== WHAT TO WORK ON ==
Set down all of the data exactly. Pictures stay out of the copy.

== SOURCE RECORDS ==
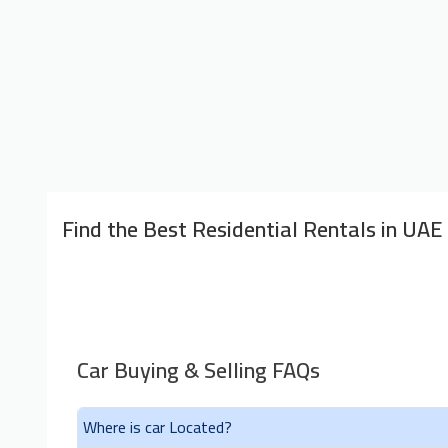
Find the Best Residential Rentals in UAE
Car Buying & Selling FAQs
Where is car Located?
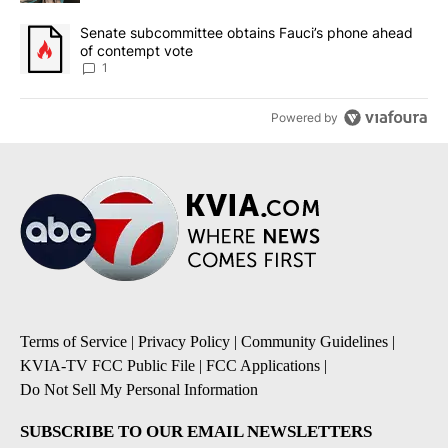
A trending article titled "Senate subcommittee obtains Fauci’s 
Senate subcommittee obtains Fauci’s phone ahead
of contempt vote
1
Powered by
Terms of Service
|
Privacy Policy
|
Community Guidelines
|
KVIA-TV FCC Public File
|
FCC Applications
|
Do Not Sell My Personal Information
SUBSCRIBE TO OUR EMAIL NEWSLETTERS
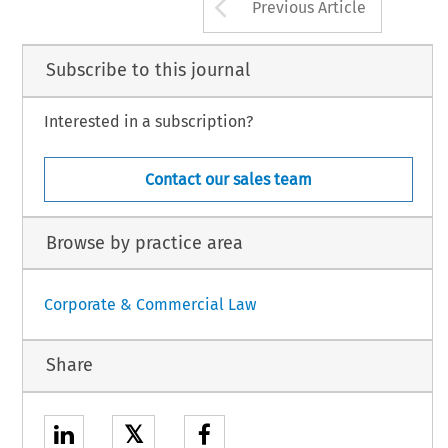
Arrow button us
Previous Article
Subscribe to this journal
Interested in a subscription?
Contact our sales team
Browse by practice area
Corporate & Commercial Law
Share
𝕏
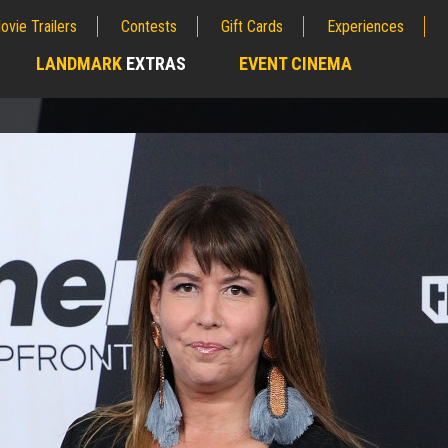
ovie Trailers
Contests
Gift Cards
Experiences
LANDMARK
EXTRAS
EVENT CINEMA
;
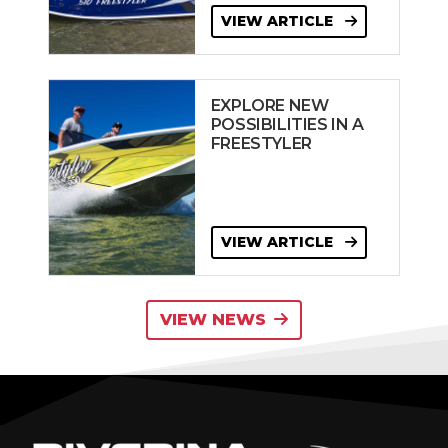
VIEW ARTICLE
EXPLORE NEW
POSSIBILITIES IN A
FREESTYLER
VIEW ARTICLE
VIEW NEWS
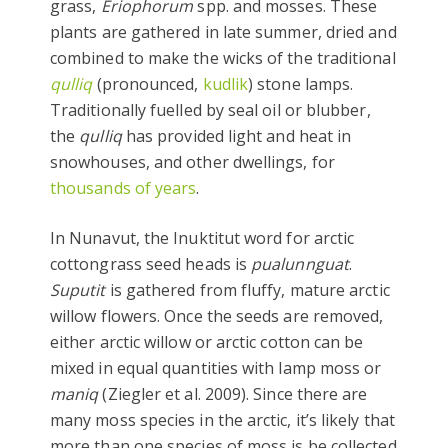
grass,
Eriophorum
spp. and mosses. These
plants are gathered in late summer, dried and
combined to make the wicks of the traditional
qulliq
(pronounced,
kudlik
) stone lamps.
Traditionally fuelled by seal oil or blubber,
the
qulliq
has provided light and heat in
snowhouses, and other dwellings, for
thousands of years
.
In Nunavut, the Inuktitut word for arctic
cottongrass seed heads is
pualunnguat
.
Suputit
is gathered from fluffy, mature arctic
willow flowers. Once the seeds are removed,
either arctic willow or arctic cotton can be
mixed in equal quantities with lamp moss or
maniq
(Ziegler et al. 2009). Since there are
many moss species in the arctic, it’s likely that
more than one species of moss is be collected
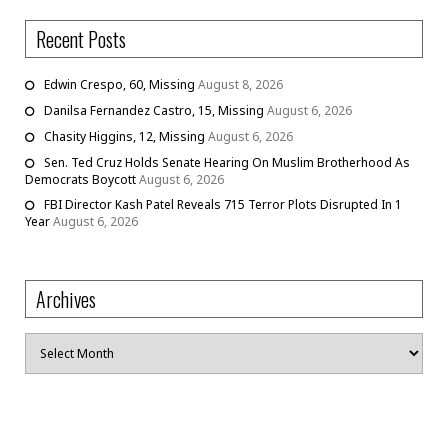
Recent Posts
Edwin Crespo, 60, Missing
August 8, 2026
Danilsa Fernandez Castro, 15, Missing
August 6, 2026
Chasity Higgins, 12, Missing
August 6, 2026
Sen. Ted Cruz Holds Senate Hearing On Muslim Brotherhood As
Democrats Boycott
August 6, 2026
FBI Director Kash Patel Reveals 715 Terror Plots Disrupted In 1
Year
August 6, 2026
Archives
Archives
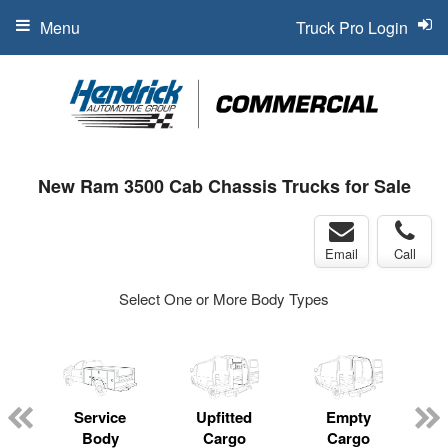
Menu
Truck Pro Login
New Ram 3500 Cab Chassis Trucks for Sale
Email
Call
Select One or More Body Types
Service
Upfitted
Empty
Body
Cargo
Cargo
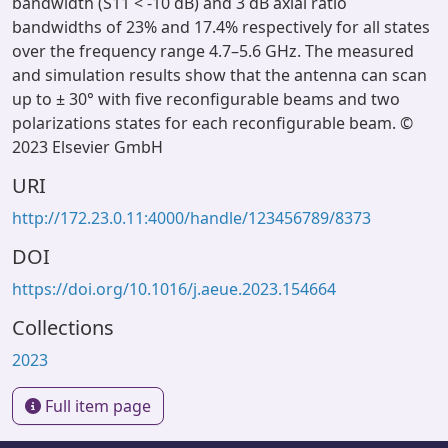
bandwidth (S11 < -10 dB) and 3 dB axial ratio
bandwidths of 23% and 17.4% respectively for all states
over the frequency range 4.7–5.6 GHz. The measured
and simulation results show that the antenna can scan
up to ± 30° with five reconfigurable beams and two
polarizations states for each reconfigurable beam. ©
2023 Elsevier GmbH
URI
http://172.23.0.11:4000/handle/123456789/8373
DOI
https://doi.org/10.1016/j.aeue.2023.154664
Collections
2023
Full item page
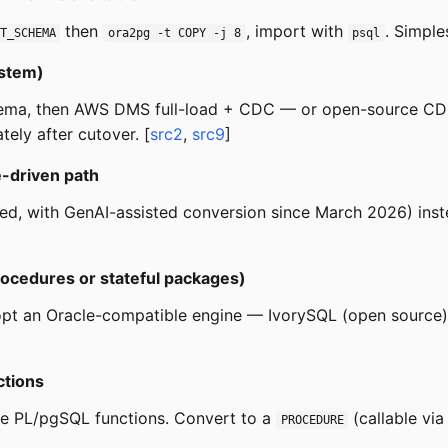
then
, import with
. Simple
T_SCHEMA
ora2pg -t COPY -j 8
psql
ystem)
ema, then AWS DMS full-load + CDC — or open-source CDC
ely after cutover. [
src2
,
src9
]
e-driven path
d, with GenAI-assisted conversion since March 2026) inst
ocedures or stateful packages)
opt an Oracle-compatible engine — IvorySQL (open source
ctions
ide PL/pgSQL functions. Convert to a
(callable vi
PROCEDURE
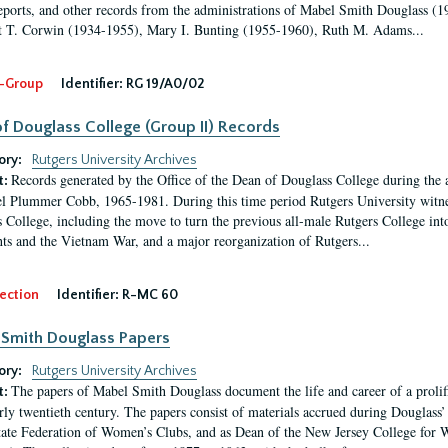
eports, and other records from the administrations of Mabel Smith Douglass (1
 T. Corwin (1934-1955), Mary I. Bunting (1955-1960), Ruth M. Adams...
-Group
Identifier:
RG 19/A0/02
f Douglass College (Group II) Records
ory:
Rutgers University Archives
Records generated by the Office of the Dean of Douglass College during the
t:
l Plummer Cobb, 1965-1981. During this time period Rutgers University witn
 College, including the move to turn the previous all-male Rutgers College into 
ghts and the Vietnam War, and a major reorganization of Rutgers...
ection
Identifier:
R-MC 60
Smith Douglass Papers
ory:
Rutgers University Archives
The papers of Mabel Smith Douglass document the life and career of a proli
t:
arly twentieth century. The papers consist of materials accrued during Douglass
tate Federation of Women’s Clubs, and as Dean of the New Jersey College fo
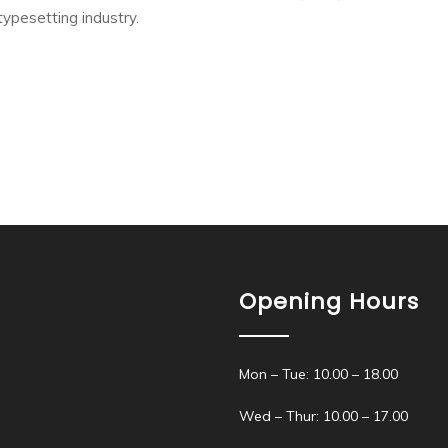
typesetting industry.
Opening Hours
Mon – Tue: 10.00 – 18.00
Wed – Thur: 10.00 – 17.00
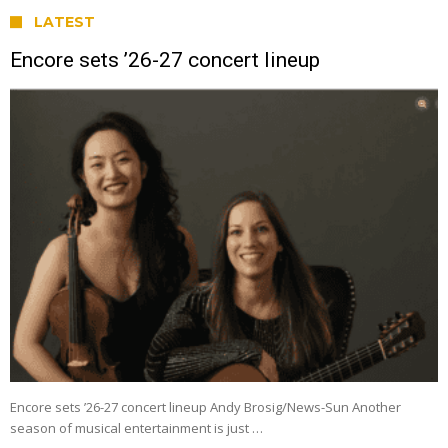
LATEST
Encore sets ’26-27 concert lineup
Encore sets ’26-27 concert lineup Andy Brosig/News-Sun Another
season of musical entertainment is just …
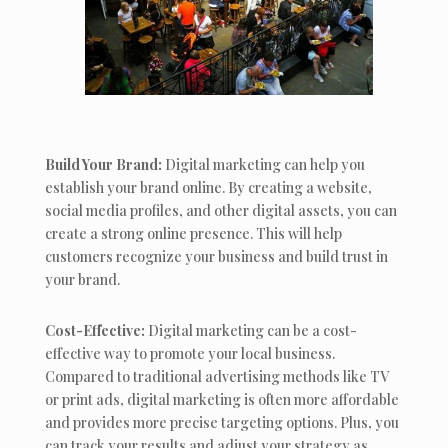
Build Your Brand:
Digital marketing can help you
establish your brand online. By creating a website,
social media profiles, and other digital assets, you can
create a strong online presence. This will help
customers recognize your business and build trust in
your brand.
Cost-Effective:
Digital marketing can be a cost-
effective way to promote your local business.
Compared to traditional advertising methods like TV
or print ads, digital marketing is often more affordable
and provides more precise targeting options. Plus, you
can track your results and adjust your strategy as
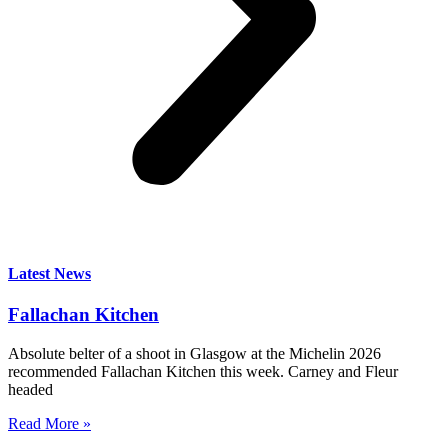
Latest News
Fallachan Kitchen
Absolute belter of a shoot in Glasgow at the Michelin 2026
recommended Fallachan Kitchen this week. Carney and Fleur
headed
Read More »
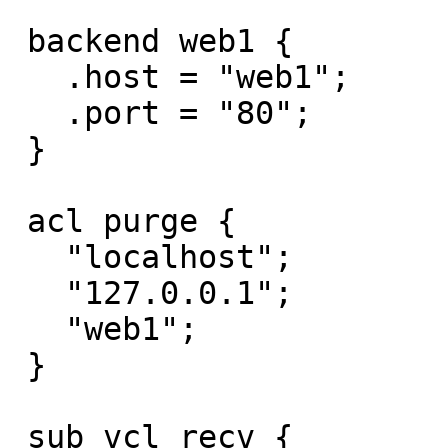
 backend web1 {

   .host = "web1";

   .port = "80";

 }

 acl purge {

   "localhost";

   "127.0.0.1";

   "web1";

 }

 sub vcl_recv {
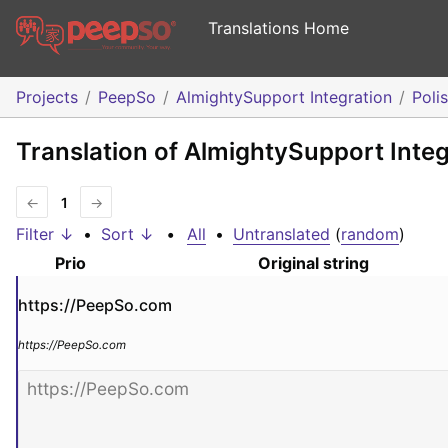
Translations Home
Projects
PeepSo
AlmightySupport Integration
Poli
Translation of AlmightySupport Integ
←
1
→
Filter ↓
•
Sort ↓
•
All
•
Untranslated
(
random
)
Prio
Original string
https://PeepSo.com
https://PeepSo.com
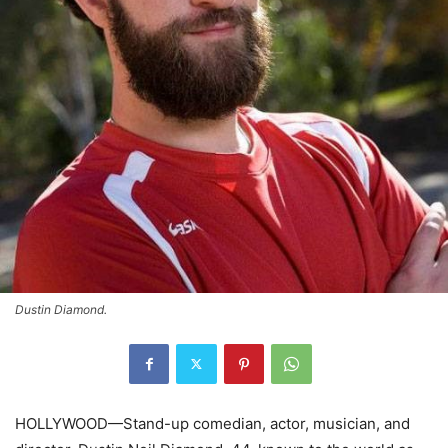
Dustin Diamond.
HOLLYWOOD—Stand-up comedian, actor, musician, and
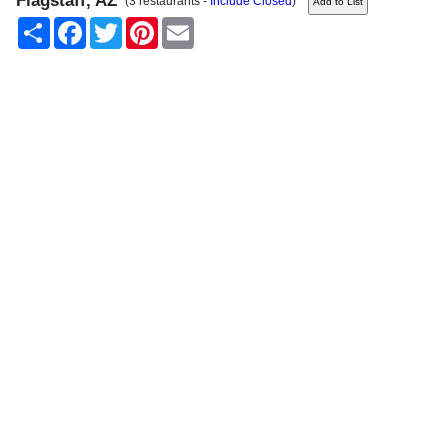
Flagstaff, AZ
(3 restaurants -
Include Closed
)
Share
Facebook
Twitter
Pinterest
Email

== RESULT OF THIS TASK ==
Find the Best Residential Rentals in UAE
Car Buying & Selling FAQs
Where is car Located?
A trending article titled "Senate subcommittee obtains Fauci’s 
Senate subcommittee obtains Fauci’s phone ahead
of contempt vote
1
Powered by
Terms of Service
|
Privacy Policy
|
Community Guidelines
|
KVIA-TV FCC Public File
|
FCC Applications
|
Do Not Sell My Personal Information
SUBSCRIBE TO OUR EMAIL NEWSLETTERS
Arrow button us
Previous Article
Subscribe to this journal
Interested in a subscription?
Contact our sales team
Browse by practice area
Corporate & Commercial Law
Share
𝕏
ovie Trailers
Contests
Gift Cards
Experiences
LANDMARK
EXTRAS
EVENT CINEMA
;
VIEW ARTICLE
EXPLORE NEW
POSSIBILITIES IN A
FREESTYLER
VIEW ARTICLE
VIEW NEWS
grass,
Eriophorum
spp. and mosses. These
plants are gathered in late summer, dried and
combined to make the wicks of the traditional
qulliq
(pronounced,
kudlik
) stone lamps.
Traditionally fuelled by seal oil or blubber,
the
qulliq
has provided light and heat in
snowhouses, and other dwellings, for
thousands of years
.
In Nunavut, the Inuktitut word for arctic
cottongrass seed heads is
pualunnguat
.
Suputit
is gathered from fluffy, mature arctic
willow flowers. Once the seeds are removed,
either arctic willow or arctic cotton can be
mixed in equal quantities with lamp moss or
maniq
(Ziegler et al. 2009). Since there are
many moss species in the arctic, it’s likely that
more than one species of moss is be collected
Recent Posts
Edwin Crespo, 60, Missing
August 8, 2026
Danilsa Fernandez Castro, 15, Missing
August 6, 2026
Chasity Higgins, 12, Missing
August 6, 2026
Sen. Ted Cruz Holds Senate Hearing On Muslim Brotherhood As
Democrats Boycott
August 6, 2026
FBI Director Kash Patel Reveals 715 Terror Plots Disrupted In 1
Year
August 6, 2026
Archives
Archives
Menu
Truck Pro Login
New Ram 3500 Cab Chassis Trucks for Sale
Email
Call
Select One or More Body Types
Service
Upfitted
Empty
Body
Cargo
Cargo
bandwidth (S11 < -10 dB) and 3 dB axial ratio
bandwidths of 23% and 17.4% respectively for all states
over the frequency range 4.7–5.6 GHz. The measured
and simulation results show that the antenna can scan
up to ± 30° with five reconfigurable beams and two
polarizations states for each reconfigurable beam. ©
2023 Elsevier GmbH
URI
http://172.23.0.11:4000/handle/123456789/8373
DOI
https://doi.org/10.1016/j.aeue.2023.154664
Collections
2023
Full item page
then
, import with
. Simple
T_SCHEMA
ora2pg -t COPY -j 8
psql
ystem)
ema, then AWS DMS full-load + CDC — or open-source CDC
ely after cutover. [
src2
,
src9
]
e-driven path
d, with GenAI-assisted conversion since March 2026) inst
ocedures or stateful packages)
opt an Oracle-compatible engine — IvorySQL (open source
ctions
ide PL/pgSQL functions. Convert to a
(callable vi
PROCEDURE
eports, and other records from the administrations of Mabel Smith Douglass (1
 T. Corwin (1934-1955), Mary I. Bunting (1955-1960), Ruth M. Adams...
-Group
Identifier:
RG 19/A0/02
f Douglass College (Group II) Records
ory:
Rutgers University Archives
Records generated by the Office of the Dean of Douglass College during the
t:
l Plummer Cobb, 1965-1981. During this time period Rutgers University witn
 College, including the move to turn the previous all-male Rutgers College into 
ghts and the Vietnam War, and a major reorganization of Rutgers...
ection
Identifier:
R-MC 60
Smith Douglass Papers
ory:
Rutgers University Archives
The papers of Mabel Smith Douglass document the life and career of a proli
t:
arly twentieth century. The papers consist of materials accrued during Douglass
tate Federation of Women’s Clubs, and as Dean of the New Jersey College fo
typesetting industry.
Opening Hours
Mon – Tue: 10.00 – 18.00
Wed – Thur: 10.00 – 17.00
LATEST
Encore sets ’26-27 concert lineup
Encore sets ’26-27 concert lineup Andy Brosig/News-Sun Another
season of musical entertainment is just …
Build Your Brand:
Digital marketing can help you
establish your brand online. By creating a website,
social media profiles, and other digital assets, you can
create a strong online presence. This will help
customers recognize your business and build trust in
your brand.
Cost-Effective:
Digital marketing can be a cost-
effective way to promote your local business.
Compared to traditional advertising methods like TV
or print ads, digital marketing is often more affordable
and provides more precise targeting options. Plus, you
can track your results and adjust your strategy as
Latest News
Fallachan Kitchen
Absolute belter of a shoot in Glasgow at the Michelin 2026
recommended Fallachan Kitchen this week. Carney and Fleur
headed
Read More »
 backend web1 {

   .host = "web1";

   .port = "80";

 }

 acl purge {

   "localhost";

   "127.0.0.1";

   "web1";

 }

 sub vcl_recv {
Translations Home
Projects
PeepSo
AlmightySupport Integration
Poli
Translation of AlmightySupport Integ
←
1
→
Filter ↓
•
Sort ↓
•
All
•
Untranslated
(
random
)
Prio
Original string
https://PeepSo.com
https://PeepSo.com
Dustin Diamond.
HOLLYWOOD—Stand-up comedian, actor, musician, and
Flagstaff, AZ
(3 restaurants -
Include Closed
)
Share
Facebook
Twitter
Pinterest
Email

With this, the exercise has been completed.